[[ Records to process, beginning ]]
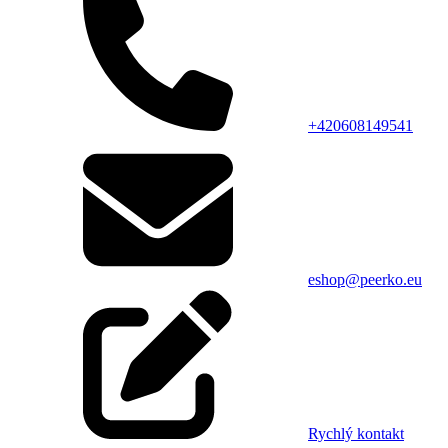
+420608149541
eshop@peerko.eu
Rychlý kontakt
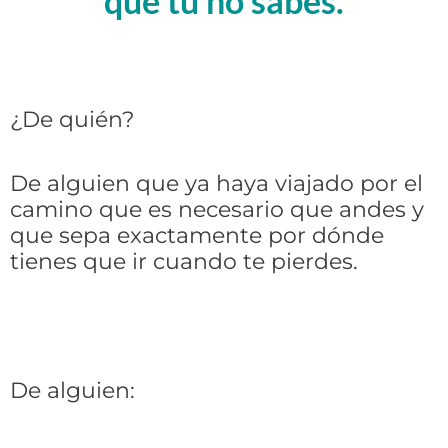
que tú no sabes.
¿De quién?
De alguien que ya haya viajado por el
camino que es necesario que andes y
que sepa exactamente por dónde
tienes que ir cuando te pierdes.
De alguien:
[[ Records to process, end ]]
Set down every record above exactly as it stands, but skip the pictures.

+420608149541
eshop@peerko.eu
Rychlý kontakt
que tú no sabes.
¿De quién?
De alguien que ya haya viajado por el
camino que es necesario que andes y
que sepa exactamente por dónde
tienes que ir cuando te pierdes.
De alguien:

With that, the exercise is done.